Topological Insulators: Bismuth is Better than Previously Thought

Topological Insulators: Bismuth is Better than Previously Thought

High performance computing, quantum computing, and other quantum technologies are advanced when research, such as that reported by MIT, finds practical applications. Superconductors, superconductivity, superconducting materials are seen as a conduit to advancing the world into the 4th Industrial Revolution  Because quantum is coming.  Qubit.

New insights into bismuth’s character

Points to note…

+  While materials scientists seek to identify materials with fast electrical conduction and low heat output for advanced computers, physicists want to classify the types of topological and other properties that underlie these better-performing materials.

If electrons flowing through copper are like a school of fish swimming through a lake in summer, electrons flowing across a topological surface are more like ice skaters crossing the lake’s frozen surface in winter. For bismuth, however, in the hinge state, their motion would be more akin to skating on the corner edge of an ice cube.

+  Bismuth also features a topological state along certain edges of the crystal where two vertical and horizontal faces meet, called a “hinge” state. To fully realize the desired topological effects in this material, the hinge state and other surface states must be coupled to another electronic phenomenon known as “band inversion” that the theorists’ calculations show also is present in bismuth. They predict that these topological surface states could be confirmed by using an experimental technique known as photoemission spectroscopy.

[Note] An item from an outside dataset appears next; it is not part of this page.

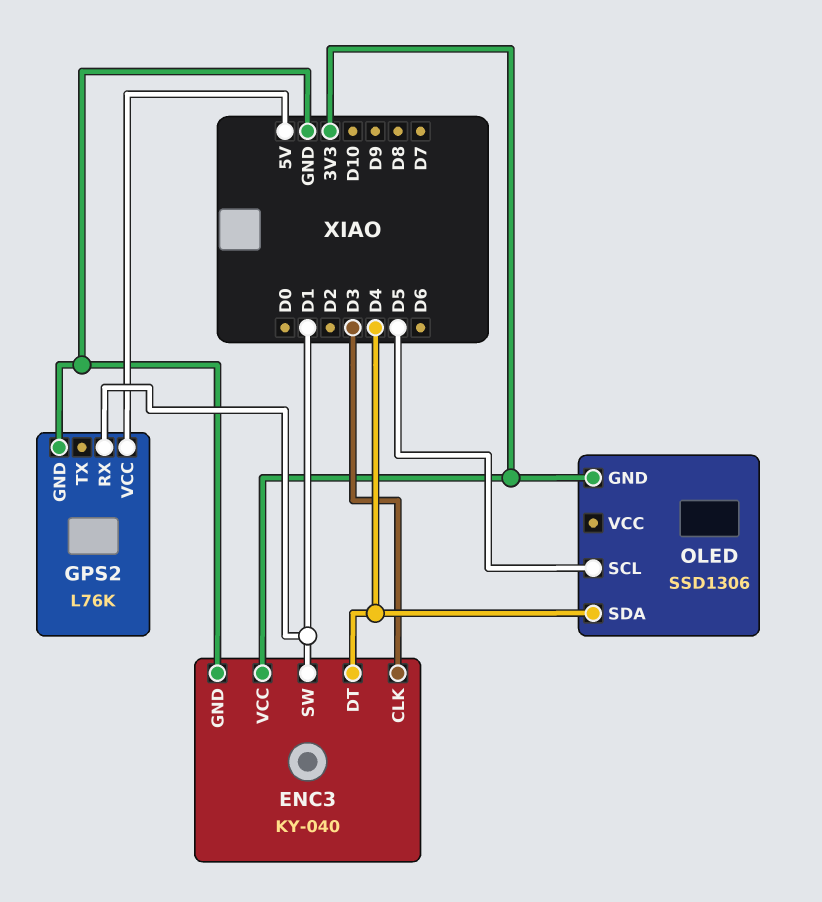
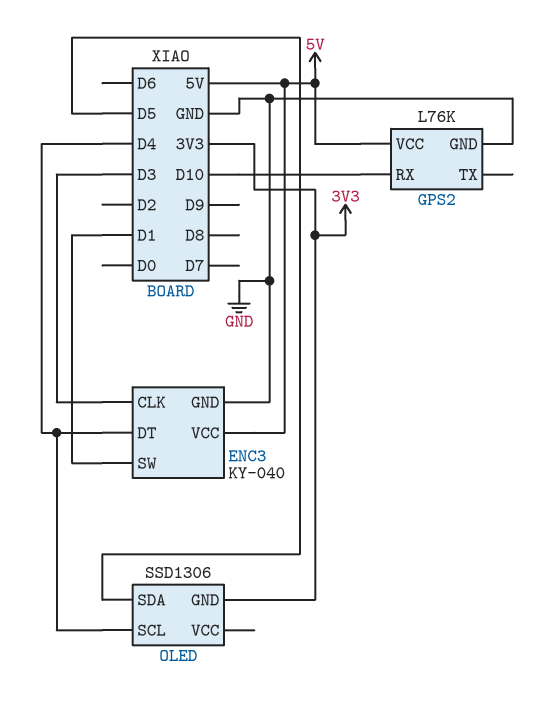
ENC3 pin VCC: 3V3 -> 5V
GPS2 pin RX: D1 -> D10
OLED pin SCL: D5 -> D4
OLED pin SDA: D4 -> D5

+  The researchers also found that in the hinge state, as the electrons move forward, their momentum and another property, called spin — which defines a clockwise or counterclockwise rotation of the electrons — is “locked.” “Their direction of spinning is locked with respect to their direction of motion,” Xu explains. These additional topological states might help explain why bismuth lets electrons travel through it much farther than most other materials, and why it conducts electricity efficiently with many fewer electrons than materials such as copper.